HLA and KRAS alleles were modified using synthetic crRNA and tracrRNA were purchased from Synthego, CA (crRNA sequences: GCCTCTGTGGGGAGAAGCAA and AATGTGTGACTGCAGACCCA for HLA-A-editing; GAATATAAACTTGTGGTAGT for KRAS-editing). crRNAs were annealed to tracrRNA following manufacturer’s recommendations, and the annealed cr:tracrRNAs were complexed (30 pmol each) with 3 µg GeneArt™ Platinum™ Cas9 Nuclease (Thermo Fisher Scientific) to form ribonucleoproteins (RNP). Cell lines were transfected with the corresponding RNPs and 1 µg linearized homology directed repair (HDR) template using Lipofectamine™ CRISPRMAX™ Cas9 Transfection Reagent (Thermo Fisher Scientific) in Opti-MEM Reduced Serum Medium (Gibco). KRAS-editing was performed in two steps. First, using a pool of two HDR templates [one to mutate KRAS in PSN-1 and introduce a non-targetable (G/R)12 G mutation (introducing silent mutations at the guide target site)] and the second to introduce a G12D mutation (G12G repair template: GTATTAACCTTATGTGTGACATGTTCTAATATAGTCACATTTTCATTATTTTTATTATAAGGCCTGCTGAAAATGACTGAGTACAAGCTTGTCGTCGTGGGCGCCGGTGGCGTAGGCAAGAGTGCGTTGACGATACAGCTAATTCAGAATCATTTTGTGGACGAATATGATCCAACAATAGAGGTAAATCTTGTTTTAAT and G12D repair template: GTATTAACCTTATGTGTGACATGTTCTAATATAGTCACATTTTCATTATTTTTATTATAAGGCCTGCTGAAAATGACTGAGTACAAGCTTGTCGTCGTGGGCGCCGATGGCGTAGGCAAGAGTGCGTTGACGATACAGCTAATTCAGAATCATTTTGTGGACGAATATGATCCAACAATAGAGGTAAATCTTGTTTTAAT). The first step resulted in the isolation of 3 PSN-1 clones with KRAS(R/G)12G and the second step transfecting a pool of the PSN-1 KRAS(R/G)12G clones with the KRAS guide and G12D repair template resulted in 2 clones that were validated by western blot and gDNA sequencing.

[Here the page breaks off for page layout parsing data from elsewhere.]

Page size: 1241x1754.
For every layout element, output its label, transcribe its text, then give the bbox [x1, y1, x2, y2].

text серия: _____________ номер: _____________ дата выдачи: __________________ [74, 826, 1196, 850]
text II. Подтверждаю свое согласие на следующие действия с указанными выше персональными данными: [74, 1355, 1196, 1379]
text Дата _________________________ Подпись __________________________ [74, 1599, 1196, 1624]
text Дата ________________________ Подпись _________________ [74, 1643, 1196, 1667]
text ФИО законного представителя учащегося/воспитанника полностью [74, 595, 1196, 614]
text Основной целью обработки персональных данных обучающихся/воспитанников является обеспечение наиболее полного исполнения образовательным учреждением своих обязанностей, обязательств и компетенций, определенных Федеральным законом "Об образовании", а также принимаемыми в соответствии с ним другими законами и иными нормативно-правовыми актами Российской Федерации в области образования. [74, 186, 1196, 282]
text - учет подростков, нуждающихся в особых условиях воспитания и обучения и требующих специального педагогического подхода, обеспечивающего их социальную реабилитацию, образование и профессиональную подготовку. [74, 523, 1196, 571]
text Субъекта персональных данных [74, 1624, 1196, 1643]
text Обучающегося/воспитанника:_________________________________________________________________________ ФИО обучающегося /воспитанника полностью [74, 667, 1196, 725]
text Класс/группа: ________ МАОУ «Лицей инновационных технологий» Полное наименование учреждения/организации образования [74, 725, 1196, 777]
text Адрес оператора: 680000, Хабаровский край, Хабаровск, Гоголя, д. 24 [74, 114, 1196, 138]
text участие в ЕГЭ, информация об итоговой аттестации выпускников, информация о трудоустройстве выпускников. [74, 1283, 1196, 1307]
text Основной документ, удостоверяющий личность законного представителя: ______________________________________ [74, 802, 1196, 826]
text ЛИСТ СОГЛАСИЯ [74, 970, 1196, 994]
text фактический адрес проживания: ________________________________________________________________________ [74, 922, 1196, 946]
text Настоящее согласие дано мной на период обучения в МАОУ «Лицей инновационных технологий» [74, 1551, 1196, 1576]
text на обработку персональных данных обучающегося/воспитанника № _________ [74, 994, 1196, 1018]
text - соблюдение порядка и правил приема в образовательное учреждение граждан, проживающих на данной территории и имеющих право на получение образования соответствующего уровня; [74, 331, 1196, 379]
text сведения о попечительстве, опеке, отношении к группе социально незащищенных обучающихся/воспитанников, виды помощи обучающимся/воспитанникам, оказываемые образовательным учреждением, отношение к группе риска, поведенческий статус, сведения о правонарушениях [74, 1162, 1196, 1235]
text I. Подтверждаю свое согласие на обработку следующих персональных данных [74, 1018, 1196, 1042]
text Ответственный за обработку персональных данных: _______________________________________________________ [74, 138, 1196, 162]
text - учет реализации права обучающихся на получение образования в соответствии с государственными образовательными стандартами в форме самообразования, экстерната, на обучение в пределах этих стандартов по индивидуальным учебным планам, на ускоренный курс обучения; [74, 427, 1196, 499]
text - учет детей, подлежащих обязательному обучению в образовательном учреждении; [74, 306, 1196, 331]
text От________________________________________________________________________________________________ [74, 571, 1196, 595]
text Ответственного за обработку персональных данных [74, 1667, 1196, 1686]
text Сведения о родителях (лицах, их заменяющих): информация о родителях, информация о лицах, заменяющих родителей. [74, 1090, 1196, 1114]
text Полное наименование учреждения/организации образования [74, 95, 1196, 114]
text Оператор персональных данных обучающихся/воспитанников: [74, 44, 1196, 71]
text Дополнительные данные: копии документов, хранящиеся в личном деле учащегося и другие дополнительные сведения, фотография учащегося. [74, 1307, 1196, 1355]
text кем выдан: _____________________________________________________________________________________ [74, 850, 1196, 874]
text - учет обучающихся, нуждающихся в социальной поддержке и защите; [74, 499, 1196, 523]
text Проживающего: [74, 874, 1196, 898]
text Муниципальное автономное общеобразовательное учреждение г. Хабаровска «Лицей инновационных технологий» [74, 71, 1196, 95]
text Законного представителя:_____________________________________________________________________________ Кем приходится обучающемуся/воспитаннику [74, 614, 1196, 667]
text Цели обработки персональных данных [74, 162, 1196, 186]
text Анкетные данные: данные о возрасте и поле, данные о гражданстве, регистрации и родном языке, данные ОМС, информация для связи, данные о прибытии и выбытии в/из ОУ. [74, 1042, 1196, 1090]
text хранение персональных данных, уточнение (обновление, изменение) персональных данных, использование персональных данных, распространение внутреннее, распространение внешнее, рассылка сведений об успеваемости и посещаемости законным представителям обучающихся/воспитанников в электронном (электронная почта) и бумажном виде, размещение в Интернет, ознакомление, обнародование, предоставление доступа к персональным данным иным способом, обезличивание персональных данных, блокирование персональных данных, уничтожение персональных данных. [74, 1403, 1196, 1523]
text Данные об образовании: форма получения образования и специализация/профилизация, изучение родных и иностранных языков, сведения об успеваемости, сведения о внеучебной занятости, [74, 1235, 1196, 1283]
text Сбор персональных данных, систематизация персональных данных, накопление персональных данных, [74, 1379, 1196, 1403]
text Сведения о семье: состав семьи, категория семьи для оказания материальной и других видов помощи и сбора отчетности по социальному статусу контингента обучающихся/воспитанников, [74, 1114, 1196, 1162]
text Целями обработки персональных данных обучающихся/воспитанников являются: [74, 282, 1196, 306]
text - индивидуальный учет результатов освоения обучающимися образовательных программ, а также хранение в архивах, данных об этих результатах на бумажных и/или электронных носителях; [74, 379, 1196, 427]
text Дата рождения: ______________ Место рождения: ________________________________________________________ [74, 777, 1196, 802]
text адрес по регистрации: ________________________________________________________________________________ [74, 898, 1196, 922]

HLA-A allele conversion was achieved using an HDR template consisting of two HLA-A*24 homology arms flanking a HLA-A*11 core region that would transcribe and translate a functional HLA-A*11 protein. The left and right homology arms were PCR amplified from the genomic DNA of PSN-1 and covered exon 1 and exon 6 of HLA-A*24, respectively, while the DNA fragment covering exons 2–5 of HLA-A*11 core was PCR amplified from genomic DNA of CL40 cells. The HLA-A*24 homology arms and HLA-A*11 core fragments were stitched by PCR and the amplified product was used as a HDR template for the HLA-A conversion of PSN-1 clones. HLA-A allele conversion of selected clones was validated by HLA-typing performed by VH Bio Ltd (UK).

Western blot analysis

Cells were lysed in RIPA buffer (Thermo Fisher Scientific) containing protease and phosphatase inhibitors (Sigma-Aldrich, MO), separated using SDS-PAGE and transferred onto nitrocellulose membranes. Antibodies were diluted as described in supplementary table S7 in TBS containing 0.1% Tween-20 and 1% milk or BSA. Bound HRP secondary antibodies were detected and quantified on western blots using a C-digit scanner and Image Studio software (Li-Cor, NE).

Reporting summary

Further information on research design is available in the Nature Research Reporting Summary linked to this article.